Brain Source Localization in the Presence of Leadfield Perturbations

Abstract

Brain source localization enables us to localize different areas of the brain that are activated during any mental activity. This thesis makes use of Electroencephalography (EEG) recordings which is an important noninvasive tool for studying the temporal dynamics of the human brain. EEG source localization finds its applications in cognitive neuroscience in order to develop a Brain Computer Interface (BCI), and in psychopharmacology and psychiatry, to localize sources in certain frequency bands. Unfortunately, EEG readings cannot directly indicate the location of the source of brain activity using the signals measured on the scalp, which contributes to the ambiguity of the inverse problem. In order to solve the ill-posed inverse problem, array processing methods are implemented, in conjunction with various techniques that are applied, to improve the localization in the presence of calibration errors.
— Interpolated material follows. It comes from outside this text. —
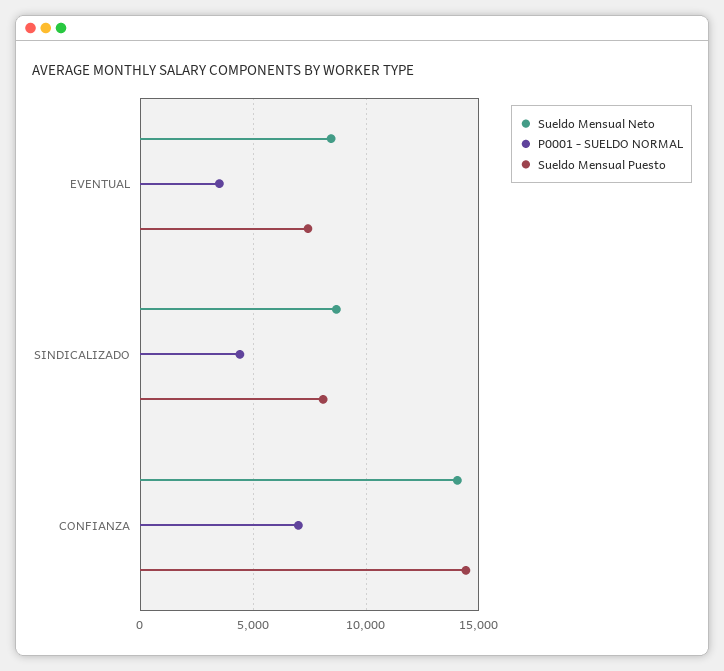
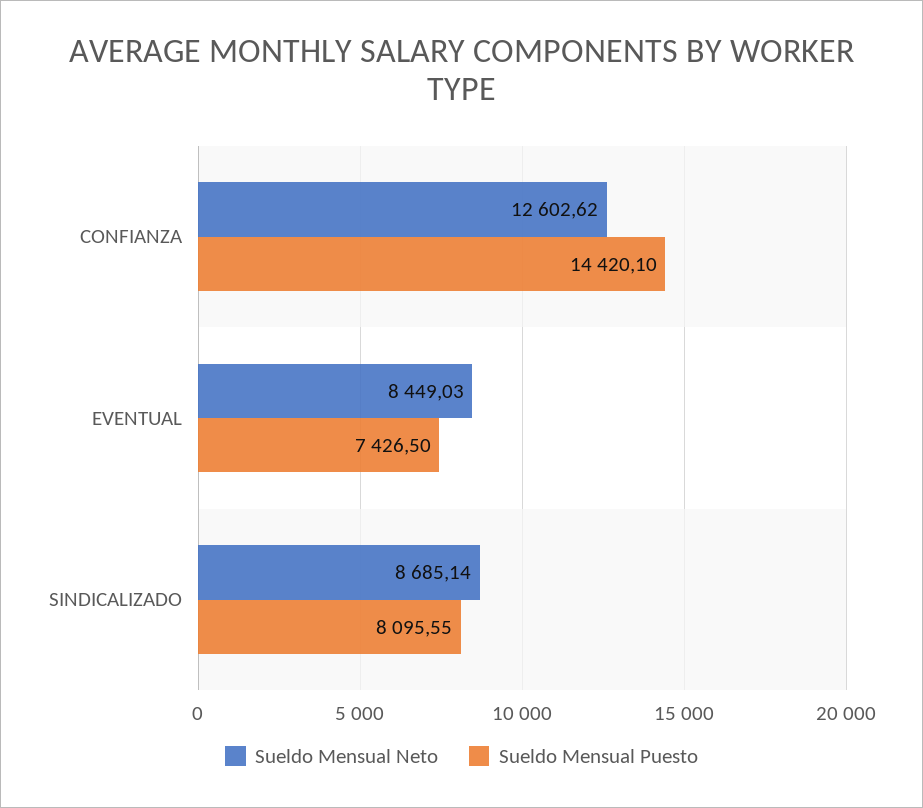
P0001 - SUELDO NORMAL, EVENTUAL: 3500 -> none
P0001 - SUELDO NORMAL, SINDICALIZADO: 4500 -> none
Sueldo Mensual Neto, CONFIANZA: 14000 -> 12602.62
P0001 - SUELDO NORMAL, CONFIANZA: 7000 -> none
In this thesis, a recently developed G-MUSIC algorithm is applied to the problem of brain source localization. G-MUSIC is a form of weighted MUSIC that performs better in scenarios where only limited sample support is available. Two transfer function based calibration algorithms are also developed to estimate the accurate location of neural activity in the brain when the measured leadfield is perturbed. The localization performance of G-MUSIC is compared to the traditional MUSIC algorithm and quantified in terms of the localization error. This thesis also addresses the problem of localization when exact knowledge of the leadfield matrix, for an individual head anatomy, is not available, by developing an iterative algorithm. This algorithm includes a high resolution localization technique, recently used in radar field, called Source Affine Image Reconstruction Algorithm (SAFFIRE) that can determine the model order (number of sources) and their locations. A beamformer is then designed in order to estimate the dipole source amplitudes. Finally, the EEG signal is reconstructed and related to the actual EEG signal via a calibration matrix. This procedure is repeated until a convergence criteria is met. The performance of this algorithm is quantified in terms of the localization error and accuracy and further validated by applying it to experimental data. In conclusion, the algorithm is also tested on non-stationary EEG signal, where a variant of the conventional adaptive beamformer is applied in order to estimate the source signal amplitudes.